Probably the only patients who must necessarily be deprived of the comfort of kinfolk are the growing numbers who are sent after surgery to ultramodern recovery rooms from which visitors are barred because of the danger of infection. In most cases, the presence of the family is a good thing. Even if the patient does not know his relatives are there, it is good for them to have the opportunity to learn to accept the imminent loss of a loved one. But relatives may need to be coached in deathside manners. If they have not already faced their own emotional problems, they may become depressed or tearful or even hysterical. Then, instead of their helping the patient, it is the patient who finds himself having to console his visitors.
Too often, says Dr. Wald, there is a woeful lack of communication between patient and family when death is approaching. "This," he says, "is the very time when communication could be freer and more rewarding than ever before.
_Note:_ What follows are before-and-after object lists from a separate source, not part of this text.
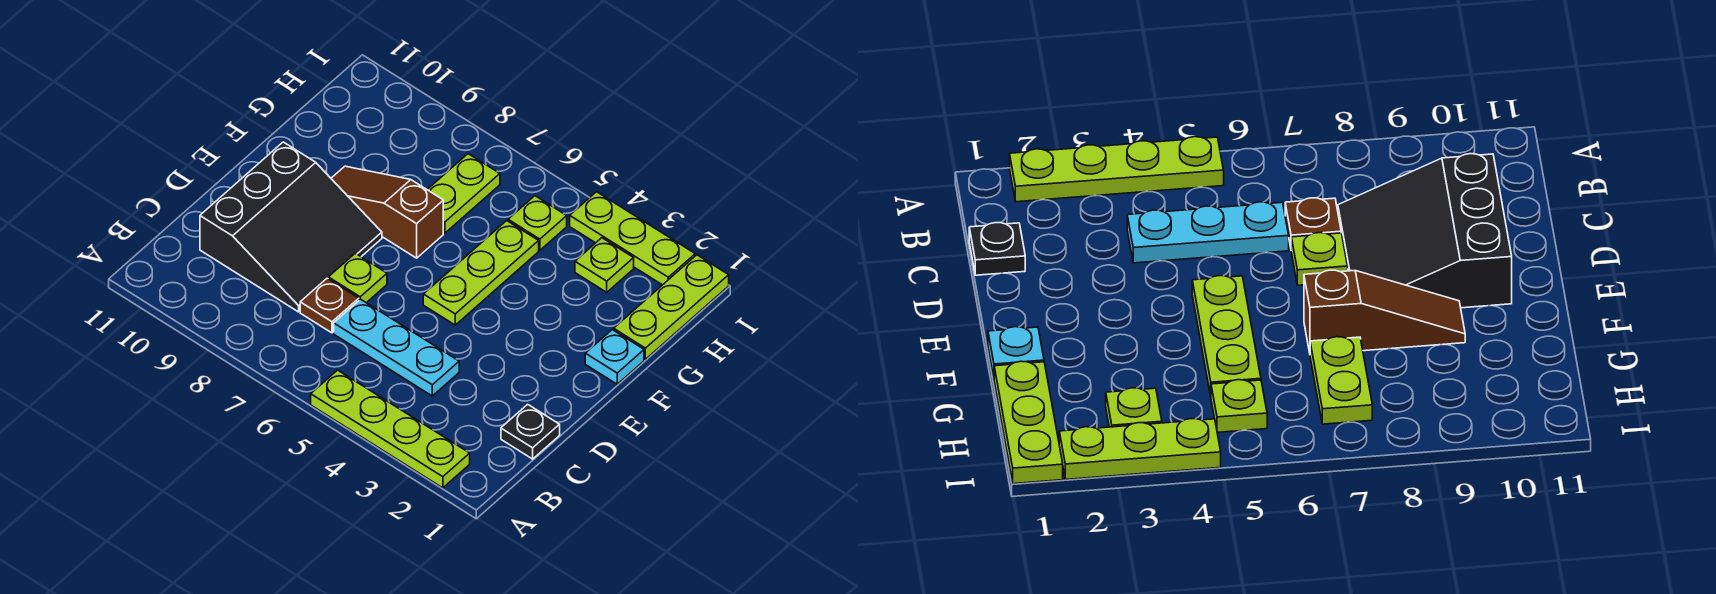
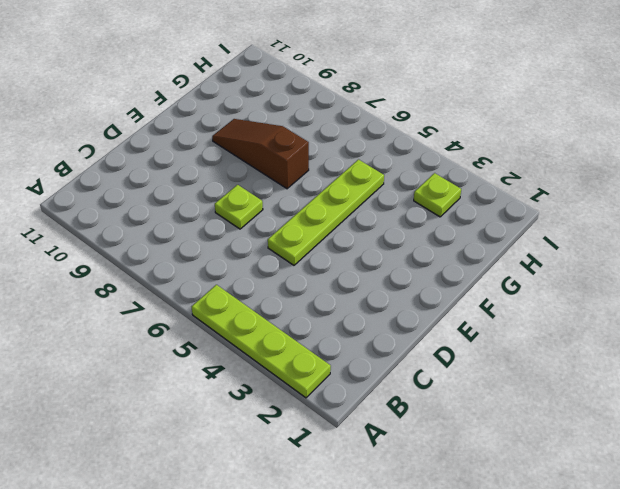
lime 1x4 plate [268,160,384,265] -> lime 1x3 plate [423,221,539,325]
none -> black 1x1 plate [501,404,560,459]
none -> cyan 1x3 plate [334,299,459,396]
none -> brown 1x1 plate [300,278,359,333]

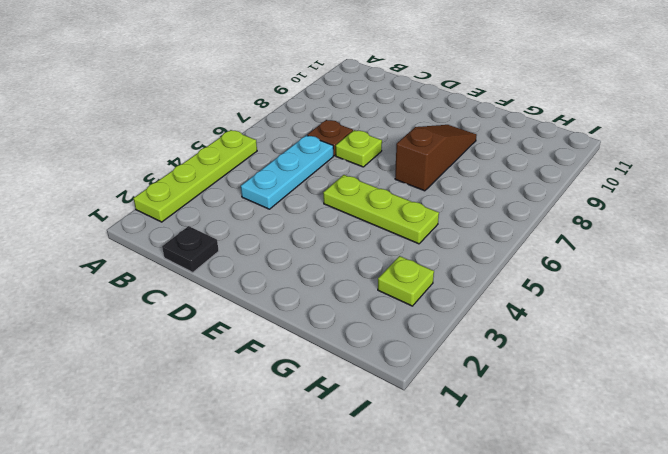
none -> black 3x3 slope [200,142,382,312]
none -> cyan 1x1 plate [585,330,644,384]
none -> lime 1x3 plate [614,255,729,359]

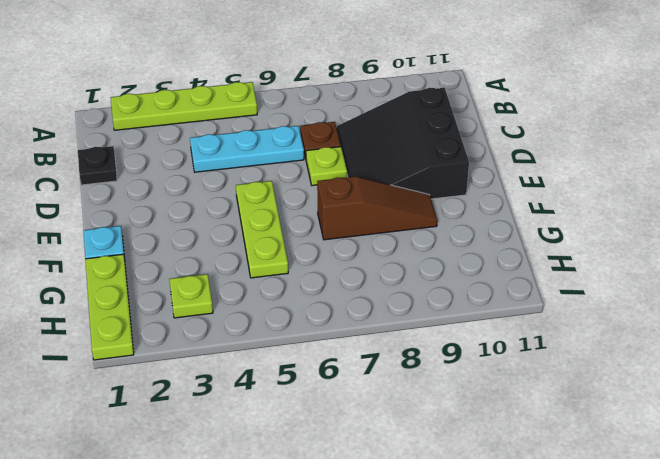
none -> lime 1x2 plate [427,154,500,233]
none -> lime 1x1 plate [508,196,567,250]
none -> lime 1x3 plate [570,192,695,285]

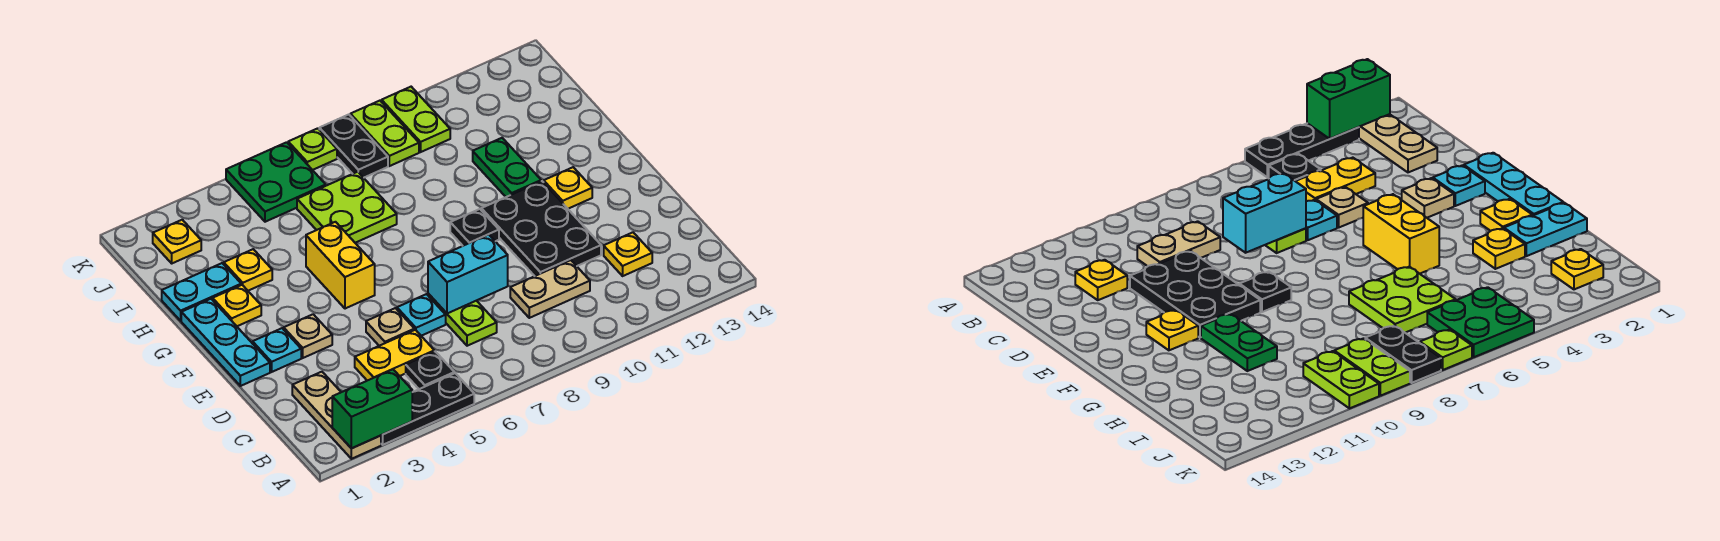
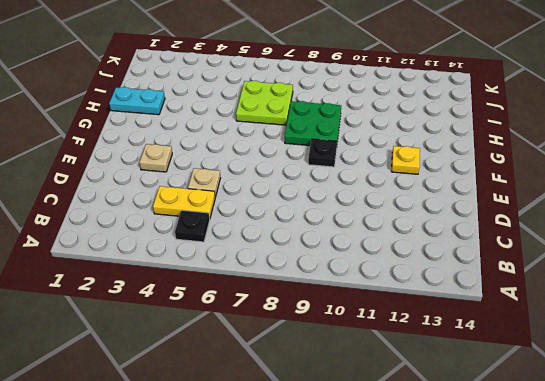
green 2x2 plate [285,101,341,146] -> green 2x2 plate moved to [226,142,326,222]
none -> tan 1x3 plate [292,372,381,459]
none -> black 1x3 plate [381,373,474,445]
none -> lime 1x2 plate [428,294,497,346]

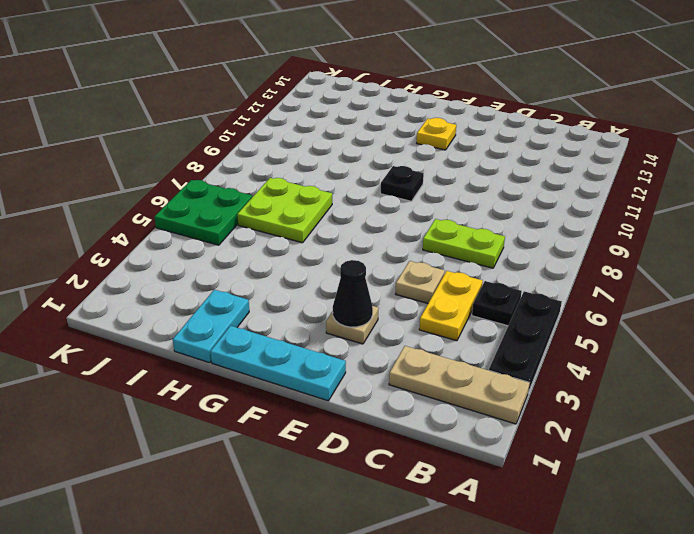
black 1x1 cone [333,260,373,327] -> none
none -> tan 1x2 plate [510,260,590,318]
none -> yellow 1x1 plate [604,232,652,276]
none -> cyan 1x1 plate [397,294,446,336]

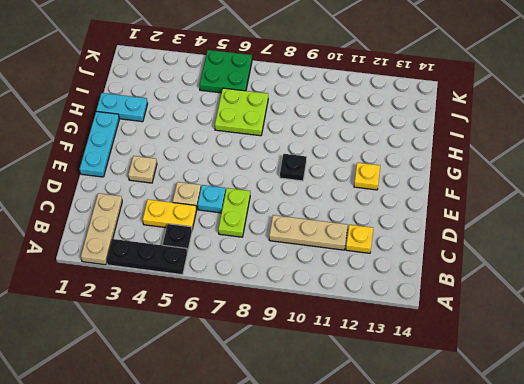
tan 1x3 plate [269,215,348,250] -> tan 1x2 plate [510,260,590,318]
none -> black 2x3 plate [481,181,601,276]
none -> cyan 1x1 plate [253,328,301,372]
none -> yellow 1x2 brick [306,222,375,309]

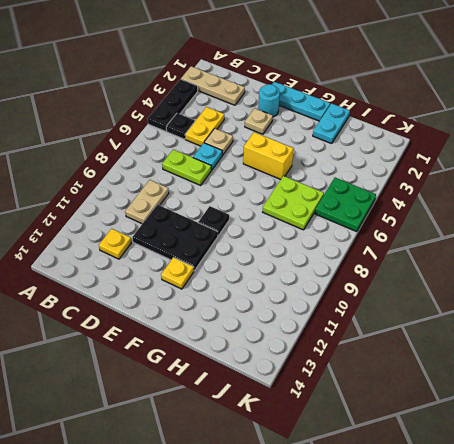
cyan 1x1 round brick [258,84,280,117] -> cyan 1x1 plate [253,328,301,372]
none -> yellow 1x1 plate [213,285,261,326]
none -> green 1x2 plate [473,138,541,197]
none -> yellow 1x1 plate [224,249,272,291]

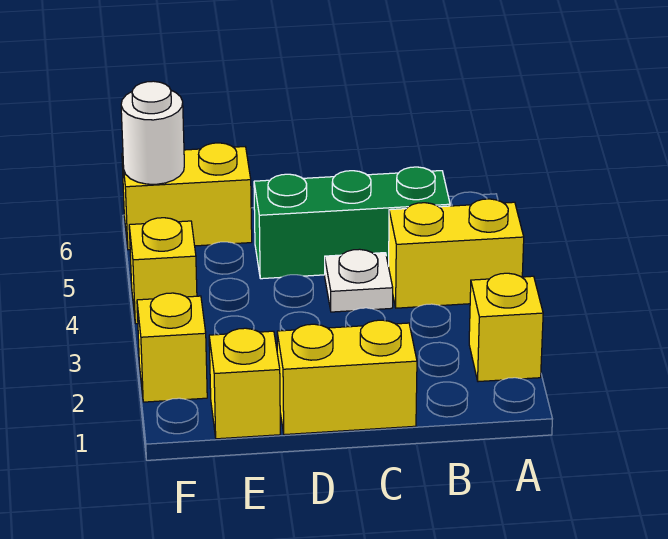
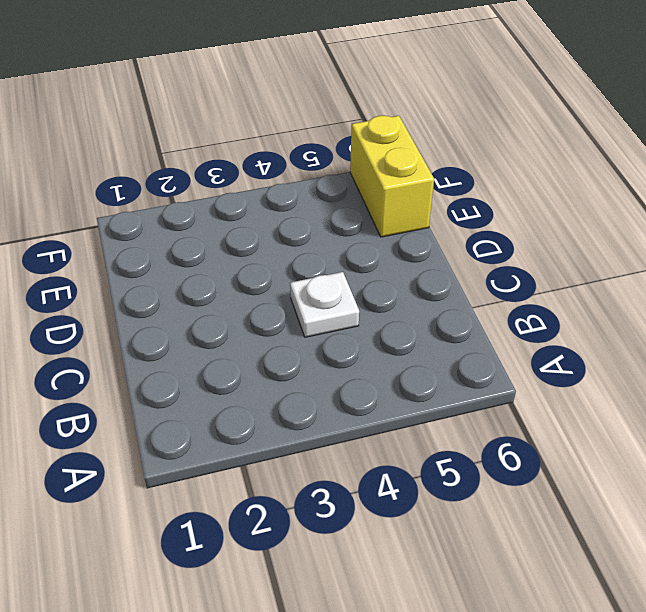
none -> yellow 1x1 brick [469,273,543,382]
none -> yellow 1x2 brick [389,199,524,308]

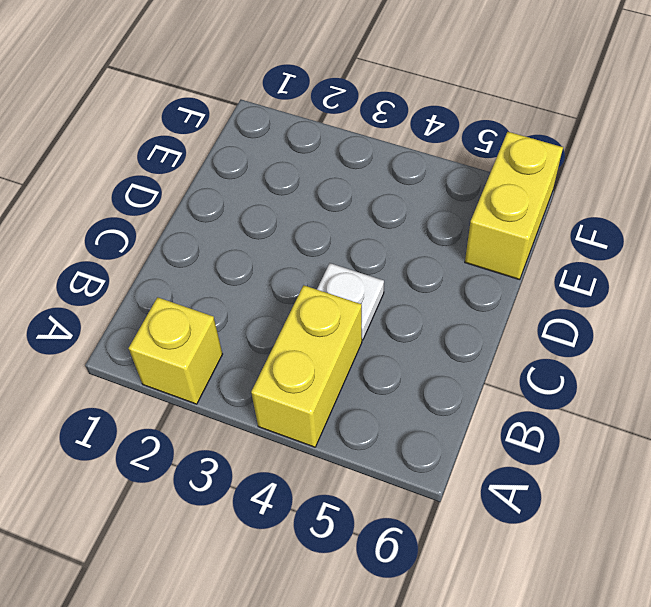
none -> green 1x3 brick [254,167,450,279]
none -> yellow 1x2 brick [277,320,417,435]

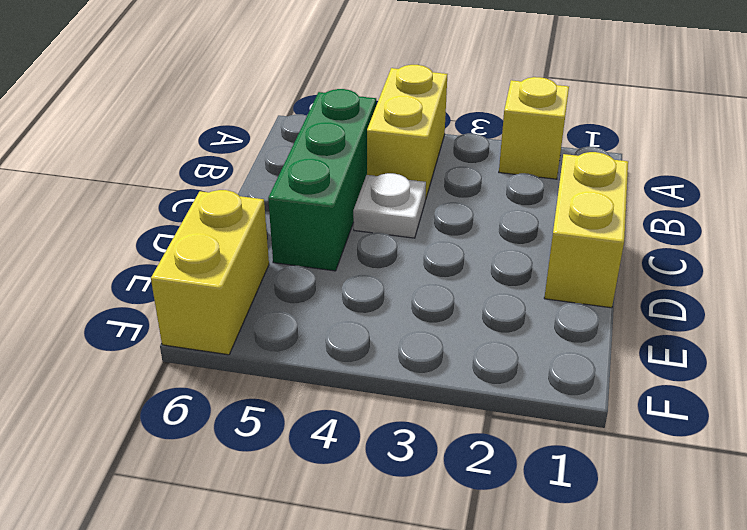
none -> yellow 1x1 brick [209,328,280,439]
none -> yellow 1x1 brick [137,293,207,402]

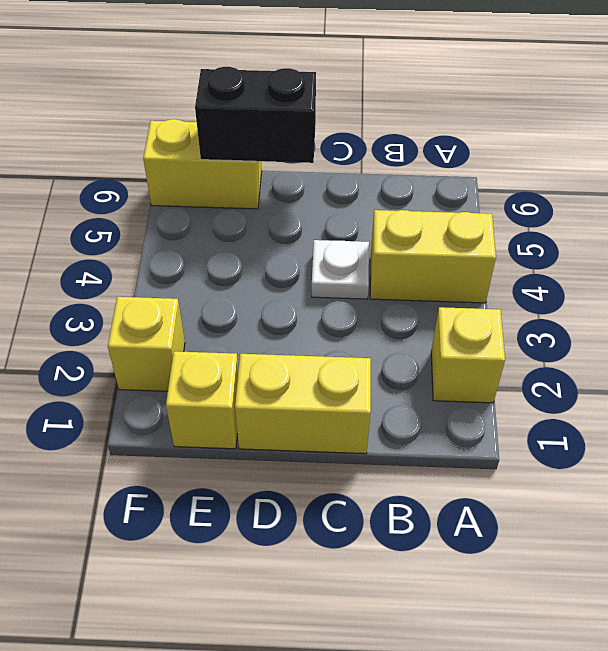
black 1x2 brick [195,67,316,163] -> none
none -> green 1x3 brick [254,167,450,279]
none -> yellow 1x1 brick [129,218,197,324]

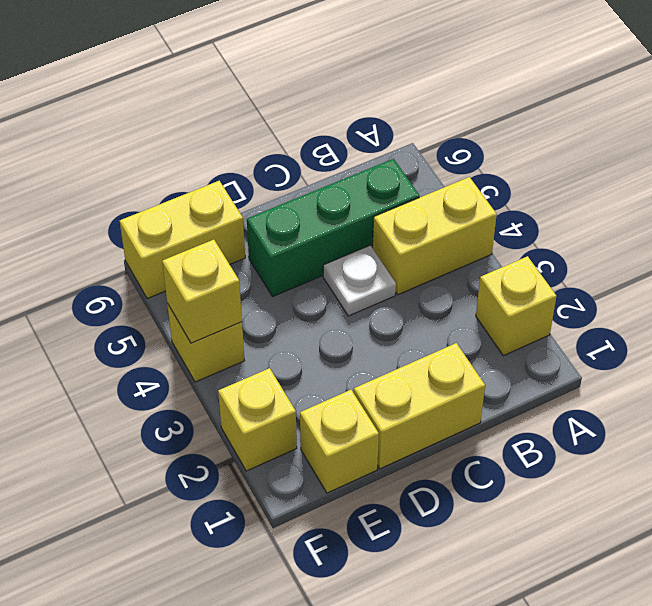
yellow 1x1 brick [162,240,242,343] -> none
none -> white 1x1 round brick [121,81,184,184]

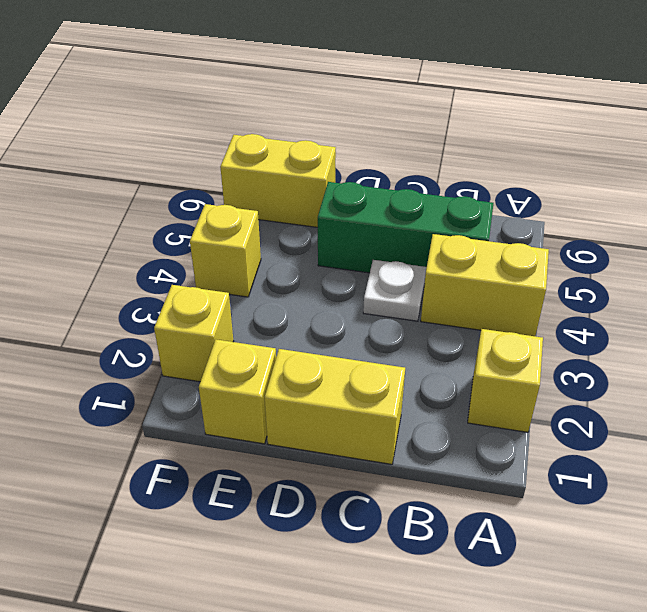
none -> white 1x1 round brick [121,81,184,184]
It is a time when old emotional conflicts can be resolved. I've attended many patients who were dying, and knew it, but had had no chance to discuss their fears with anyone. Many were glad of the opportunity to talk."
What Is He Leaving? A major factor in all attitudes toward death is religious belief--or lack of it--in life hereafter. Some clergymen assert that such a belief is all that is needed to take the sting out of death. Others, like San Francisco's Rabbi Alvin I. Fine are more mod erate. "The Judaeo-Christian tradition," says he, "offers a way of looking at death. Religious belief and understanding are definitely helpful in facing death." Psychiatrists, who tend to be agnostics, complain that the clerical attitude generally puts too much emphasis on where a person is going and too little on what he is leaving. Like Rabbi Fine, they believe that a philosophy of death is an essential part of life.
Modern skepticism is intensifying the problem of facing death, says the Rev. Joseph T. Alves, head of Boston's Roman Catholic Family Counseling, Inc. A social psychologist, Father Alves is directing a project for training "social volunteers" to help the lonely aged adjust to modern society's pressures and to comfort those who are incurably ill. There is wide public misunderstanding, said Father Alves, of the full purpose of the Roman Catholic "sacrament of the sick." Long called "extreme unction," it is still too generally regarded as simply the last anointing before death. But in modern theology a broader and more ancient purpose has been re-emphasized. The sacrament is not only concerned with accommodation to death; it is a prayer to God to restore the patient to good health.
In the last analysis, each man must make his own accommodation to death. Almost universal is the sentiment of Dr. Charles W. Mayo, recently retired from active surgery at the Mayo Clinic: "I hope that when I die, it will be quick. But if there is some delay, then I hope I'll have somebody I love with me--somebody to hold my hand."